NETHERLANDS - Dutch finance minister Jan Kees de Jager has suggested the country's Treasury would consider issuing long-duration inflation-linked bonds (ILBs) if long-term interest rates began to rise.
In a letter to the senate, however, he dismissed any further exploration of the issue for now, given the currently low interest rates and negative real rates, and said that most pension funds shared his views on the matter.
De Jager had been responding to a question from Frank de Grave, senator for the liberal party VVD, who asked whether pension funds were prepared to pay an "adequate premium" for inflation risk.
The minister said any future survey would focus on 30-year index loans, as 10-year ILBs would be of no benefit to government debt financing.

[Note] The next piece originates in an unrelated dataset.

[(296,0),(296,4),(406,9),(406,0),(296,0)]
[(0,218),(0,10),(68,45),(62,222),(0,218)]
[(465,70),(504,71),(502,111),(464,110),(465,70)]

He said consultations with the pensions sector showed that the Dutch state would need real returns of 0.3-0.4%, while pension funds would require an additional premium due to ILBs' limited liquidity.

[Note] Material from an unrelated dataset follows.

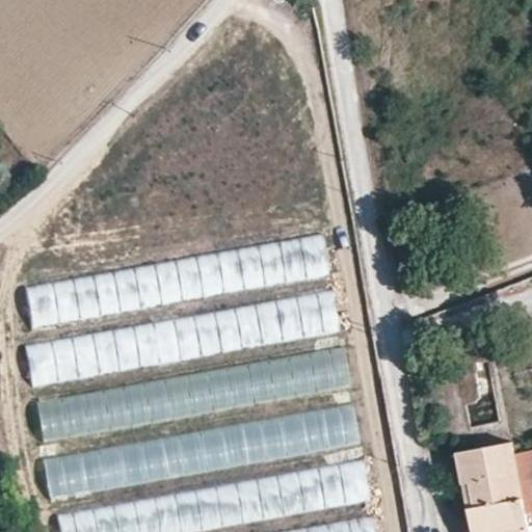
[(323,233),(26,287),(33,328),(331,274),(323,233)]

However, De Jager argued that new pension contracts focusing on real pensions would increase demand for ILBs and decrease demand for nominal loans, while acknowledging that the conditional character of the real pension target could also drive down demand for index loans.
De Jager also said indexation based on a Dutch consumer index would increase both the risk premium for nominal loans and the liquidity premium for index loans.
By contrast, a link to a European consumer index would decrease both premiums, he said.
The minister stressed that the scale of Dutch ILBs must remain limited and not exceed €30bn a year.